Regester uses less complex language than Wilderson, but still manages to be obtuse at times. Wilderson starts from a position of
using ontology and grammar as his main tools, but manages to consistently misuse or misappropriate terms like fungible or
fungibility. Wilderson writes as an intelligent and challenging author, but is often frustrating. Although his language is
complicated, his concepts are often oversimplified. He envisions every black person in film as a
slave who is suffering from irreparable alienation from any meaningful sense of cultural identity.
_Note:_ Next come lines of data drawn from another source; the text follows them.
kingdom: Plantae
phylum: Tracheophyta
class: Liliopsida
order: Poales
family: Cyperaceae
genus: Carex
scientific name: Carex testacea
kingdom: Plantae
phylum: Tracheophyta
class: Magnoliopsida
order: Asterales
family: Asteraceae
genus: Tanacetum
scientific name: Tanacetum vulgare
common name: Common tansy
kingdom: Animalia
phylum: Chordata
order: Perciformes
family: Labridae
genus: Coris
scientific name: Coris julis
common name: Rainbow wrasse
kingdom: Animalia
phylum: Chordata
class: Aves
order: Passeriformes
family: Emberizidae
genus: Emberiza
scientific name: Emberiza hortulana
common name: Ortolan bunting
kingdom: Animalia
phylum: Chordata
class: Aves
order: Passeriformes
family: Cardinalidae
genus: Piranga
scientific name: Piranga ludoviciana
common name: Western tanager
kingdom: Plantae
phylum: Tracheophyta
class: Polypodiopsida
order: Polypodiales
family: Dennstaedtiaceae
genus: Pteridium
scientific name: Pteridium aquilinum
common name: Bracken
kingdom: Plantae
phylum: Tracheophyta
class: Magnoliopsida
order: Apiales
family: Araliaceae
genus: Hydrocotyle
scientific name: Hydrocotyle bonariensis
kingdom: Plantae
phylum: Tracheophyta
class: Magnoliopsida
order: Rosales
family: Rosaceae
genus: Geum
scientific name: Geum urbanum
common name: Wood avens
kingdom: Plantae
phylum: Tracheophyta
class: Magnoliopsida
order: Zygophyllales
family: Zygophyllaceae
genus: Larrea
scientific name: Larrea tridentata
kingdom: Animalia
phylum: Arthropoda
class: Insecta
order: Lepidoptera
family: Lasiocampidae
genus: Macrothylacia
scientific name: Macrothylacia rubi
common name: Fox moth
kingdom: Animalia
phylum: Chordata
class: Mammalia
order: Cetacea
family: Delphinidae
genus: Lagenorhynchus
He believes that filmmakers, including black filmmakers, are victims of a deprivation of meaning that has been condensed by
Jacques Lacan as a ‘wall of language’ as well as an inability to create a clear voice in the face of gratuitous violence. He cites Frantz
Fanon, Orlando Patterson and Hortense Spiller as being among those theorists who effectively investigate the issues of black
structural non-communicability. His own attempts to define ‘what is black?’, ‘a subject?’, ‘an object?’, ‘a
slave?’, seem bound up with limiting preconceptions, and he evaluates neither blackness nor the
‘red’ that is part of his title in any truly meaningful way.